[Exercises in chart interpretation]
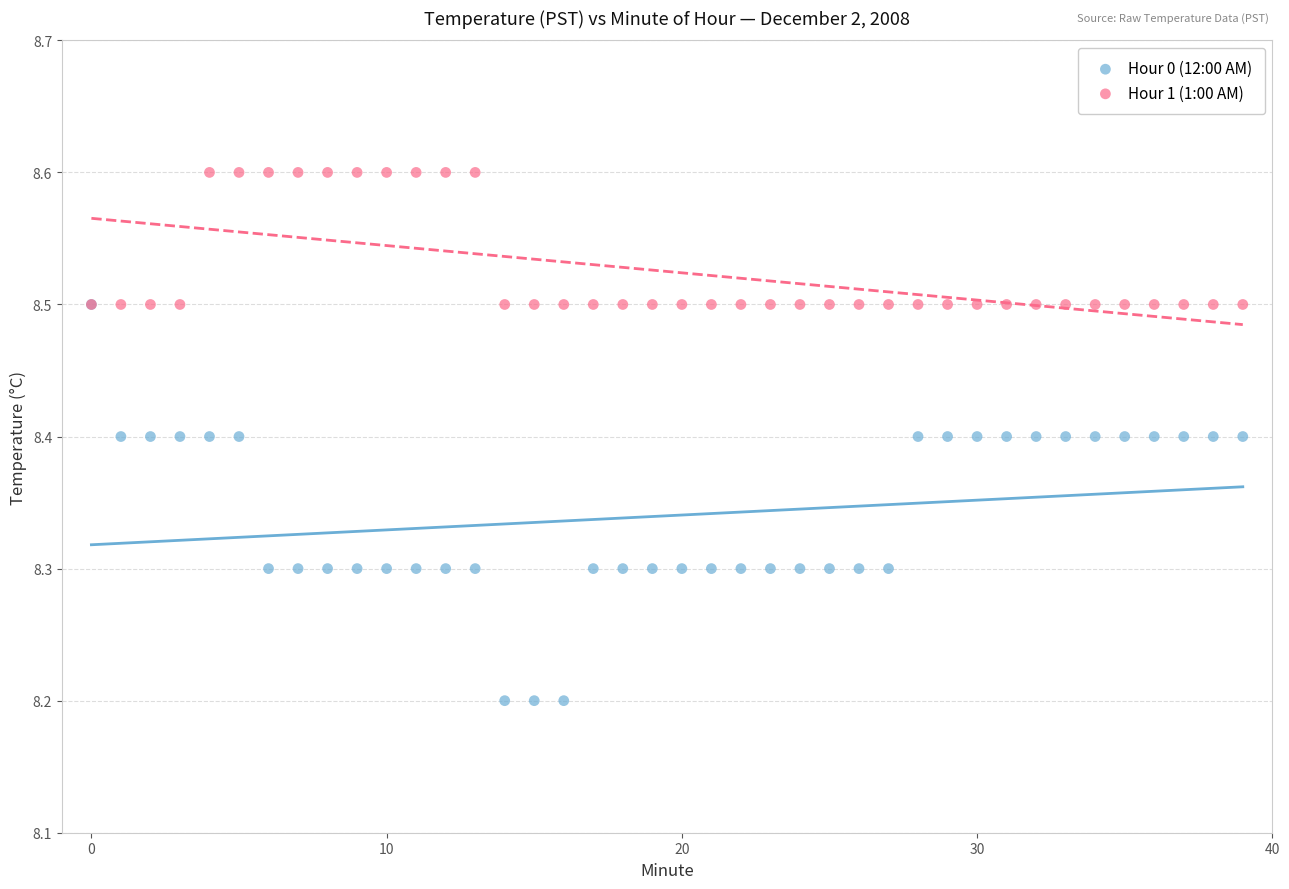

Which series has the largest Y range (max minus min)?

Hour 0 (12:00 AM)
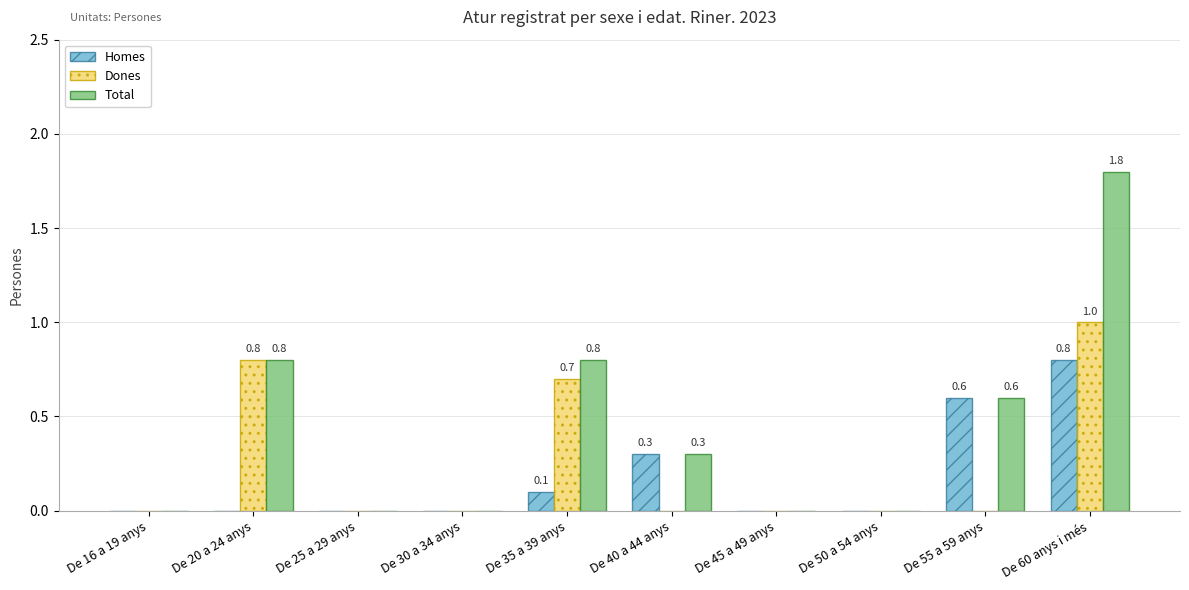

At which category is the sum across all series the highest?

De 60 anys i més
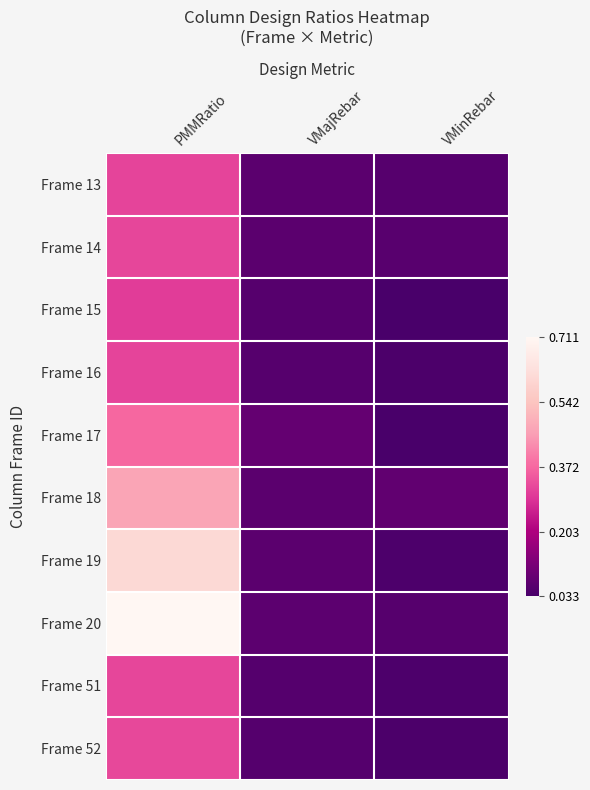

Reading right to left, extract all data points from this chart.

Frame 13: VMinRebar=0.1	VMajRebar=0.1	PMMRatio=0.3
Frame 14: VMinRebar=0.1	VMajRebar=0.1	PMMRatio=0.3
Frame 15: VMinRebar=0.0	VMajRebar=0.1	PMMRatio=0.3
Frame 16: VMinRebar=0.0	VMajRebar=0.1	PMMRatio=0.3
Frame 17: VMinRebar=0.0	VMajRebar=0.1	PMMRatio=0.4
Frame 18: VMinRebar=0.1	VMajRebar=0.1	PMMRatio=0.5
Frame 19: VMinRebar=0.0	VMajRebar=0.1	PMMRatio=0.6
Frame 20: VMinRebar=0.1	VMajRebar=0.1	PMMRatio=0.7
Frame 51: VMinRebar=0.0	VMajRebar=0.1	PMMRatio=0.3
Frame 52: VMinRebar=0.0	VMajRebar=0.1	PMMRatio=0.3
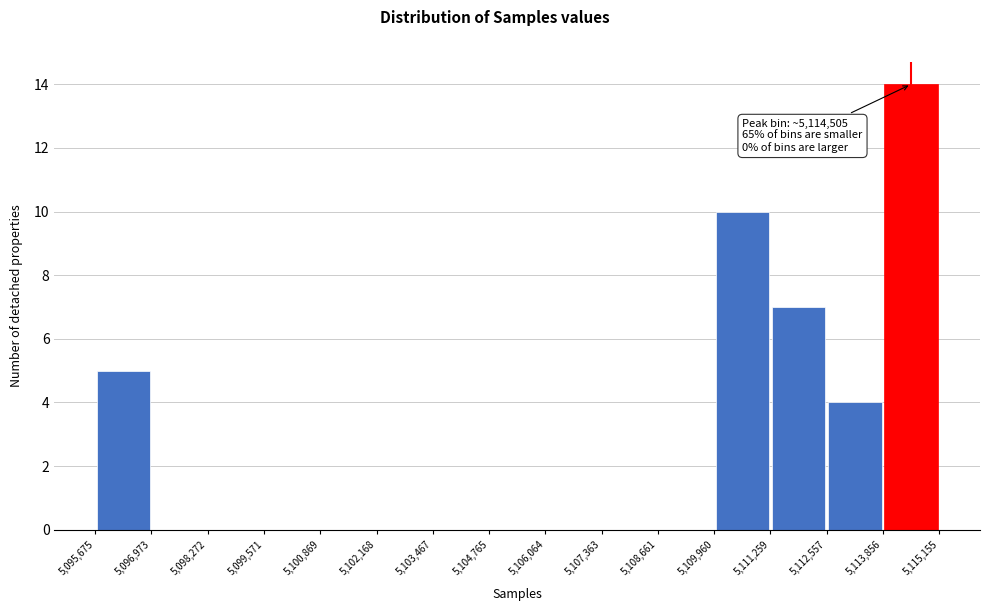

Which range on the x-axis has the tallest bar?

5,113,856 to 5,115,155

- _ASSIGNMENT_
Reproduce every item in the exercises in chart interpretation above word for word, omitting the pictures.

- _RESULT OF THIS TASK_
Which series has the largest Y range (max minus min)?

Hour 0 (12:00 AM)

At which category is the sum across all series the highest?

De 60 anys i més

Reading right to left, extract all data points from this chart.

Frame 13: VMinRebar=0.1	VMajRebar=0.1	PMMRatio=0.3
Frame 14: VMinRebar=0.1	VMajRebar=0.1	PMMRatio=0.3
Frame 15: VMinRebar=0.0	VMajRebar=0.1	PMMRatio=0.3
Frame 16: VMinRebar=0.0	VMajRebar=0.1	PMMRatio=0.3
Frame 17: VMinRebar=0.0	VMajRebar=0.1	PMMRatio=0.4
Frame 18: VMinRebar=0.1	VMajRebar=0.1	PMMRatio=0.5
Frame 19: VMinRebar=0.0	VMajRebar=0.1	PMMRatio=0.6
Frame 20: VMinRebar=0.1	VMajRebar=0.1	PMMRatio=0.7
Frame 51: VMinRebar=0.0	VMajRebar=0.1	PMMRatio=0.3
Frame 52: VMinRebar=0.0	VMajRebar=0.1	PMMRatio=0.3

Which range on the x-axis has the tallest bar?

5,113,856 to 5,115,155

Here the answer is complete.